Encouraged by its experience with a pilot grant it used to test former gas station sites along Forest Avenue, the Des Moines City Council earlier this month applied for a $200,000 grant from the U.S. Environmental Protection Agency to study similar sites in the Capitol East and Fairground neighborhoods. Both areas are currently under consideration for commercial redevelopment projects.

“In our proposal, we did specify these two neighborhoods, but there are more areas possible,” said Elly Walkiowiak, an environmental specialist with the city’s economic development office. “At this point, we’re trying to encourage landowners with property along the arterial streets that want to redevelop to call us.”

The program is valuable because it provides funding that’s not otherwise available for addressing environmental cleanup, said Carol Bower, executive director of the Neighborhood Development Corp. “So we would rely heavily on these programs to assist,” she said. “I’m certain that any for-profit developer that would come in would have the same feeling.”

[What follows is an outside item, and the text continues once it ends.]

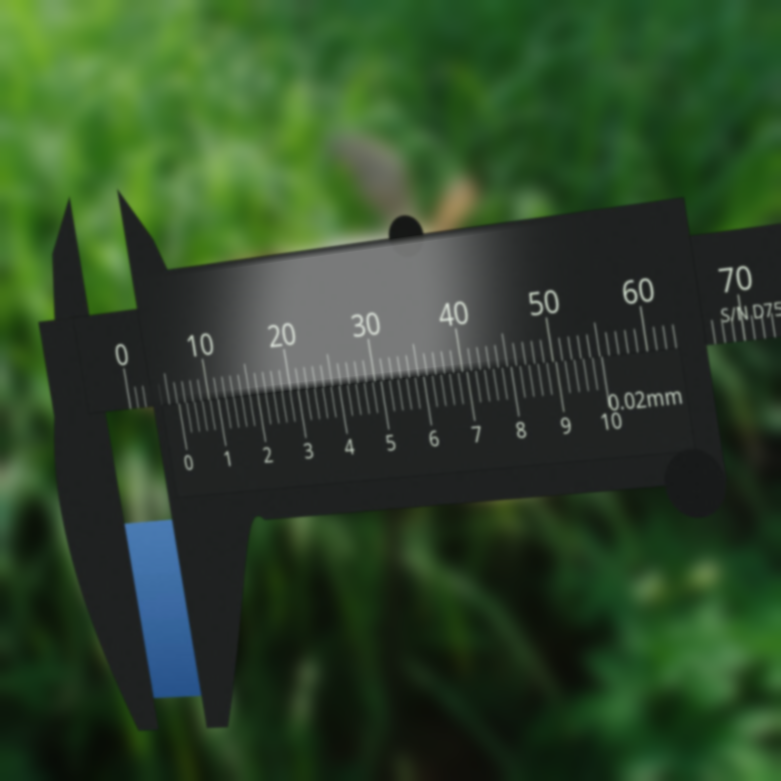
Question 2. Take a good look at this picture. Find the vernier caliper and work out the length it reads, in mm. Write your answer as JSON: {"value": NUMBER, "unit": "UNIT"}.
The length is {"value": 6.2, "unit": "mm"}
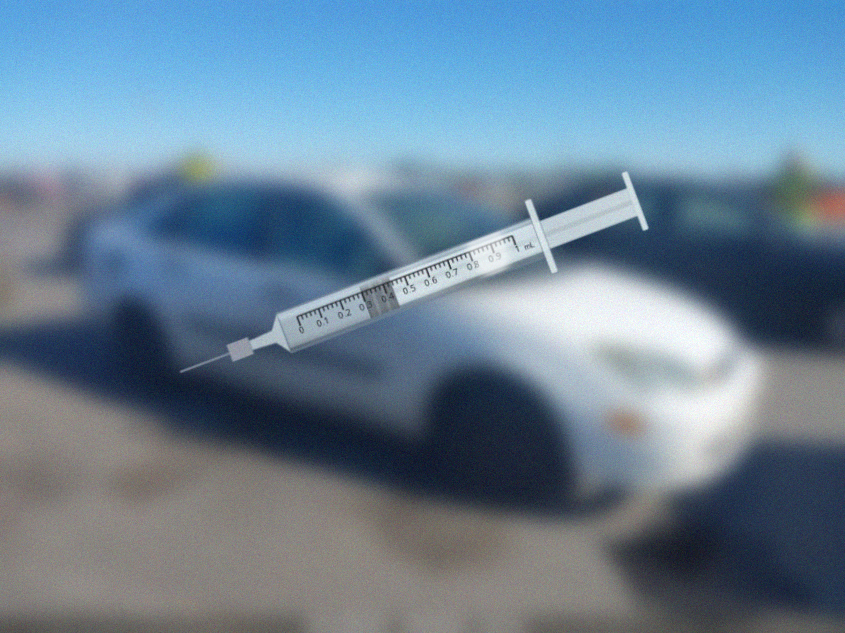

The private, non-profit organization works on commercial development for Des Moines’ distressed neighborhoods, funded through a 28E agreement with the city. In addition to the Forest Avenue project, it’s working with a developer that wants to build a hotel across from the Iowa State Fairgrounds.

With the limited federal funding, “I would expect that the hotel site would be entered into a competitive process for the funds,” Bower said. “We would hope that the funding would be made available to us for our projects, but if there are more important projects than ours, I believe they would be considered.”

The city expects to learn whether it has received the competitive grant by April. Walkowiak said the city’s chances of getting the funding are “excellent,” given its past track record in working with the agency.

“We have a good track record, and we have a good strategy,” she said.